Bernie is based on an article by the film’s co-writer Skip Hollandsworth which chronicles the 1996 murder. Jack Black dons a persona like a relic of the ’50s Bible Belt, so wholesome it would make John Denver look like a gang member. Bernie Tiede is a flamboyant, overtly amicable assistant funeral director who rolls into town singing along to religious folk music, and is quickly adored by the whole town. He is genuinely altruistic. The  focal point, or at least the intended one, is Bernie’s burgeoning but questionable relationship with a wealthy, unanimously detested town widow played by Shirley MacLaine (in one of her most despicable characters to date). If you’ve seen Guarding Tess, you’ll notice a similar dynamic between MacLaine and what becomes her repressed man-servant. In Bernie, the outcome goes in a completely different direction. 

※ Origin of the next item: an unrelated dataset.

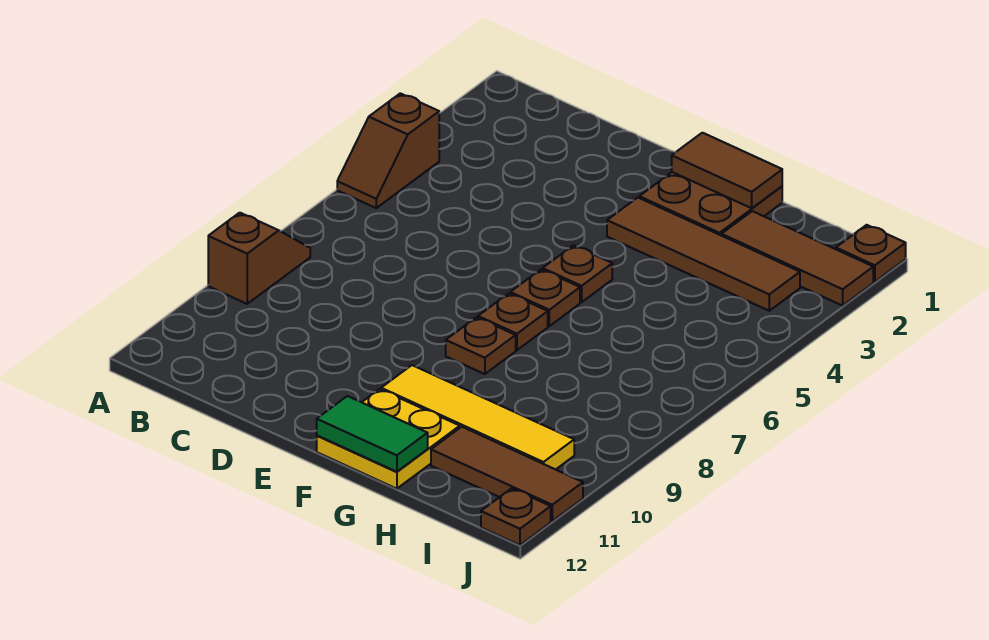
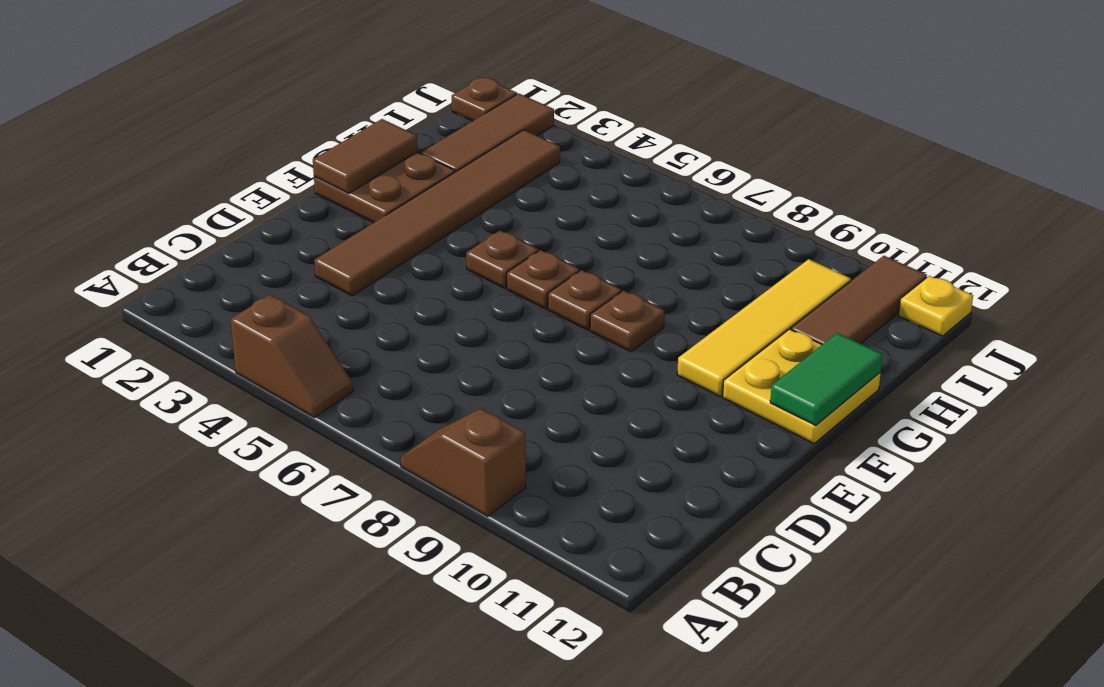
brown 1x4 tile [607,198,800,311] -> brown 1x6 tile [314,130,560,296]
brown 1x1 plate [481,488,551,545] -> yellow 1x1 plate [898,276,973,336]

Carthage, so we’re informed, is known as the ‘squirrel hunting capital of the world’. The film doesn’t get much more sinister than that, considering the subject matter. Linklater has made Crystal Light out of the dark comedy, and I have to admit it’s pretty refreshing. He puts a mild spin on events I imagine were considerably more disturbing  in real life and pays more attention to telling the story from its periphery, through the town folk, whose lexicon is riddled with acronyms like DLOL (dear little old ladies). Even if Linklater’s vision falls a little short on substance (at least for a feature-length film), Bernie is consistently amusing.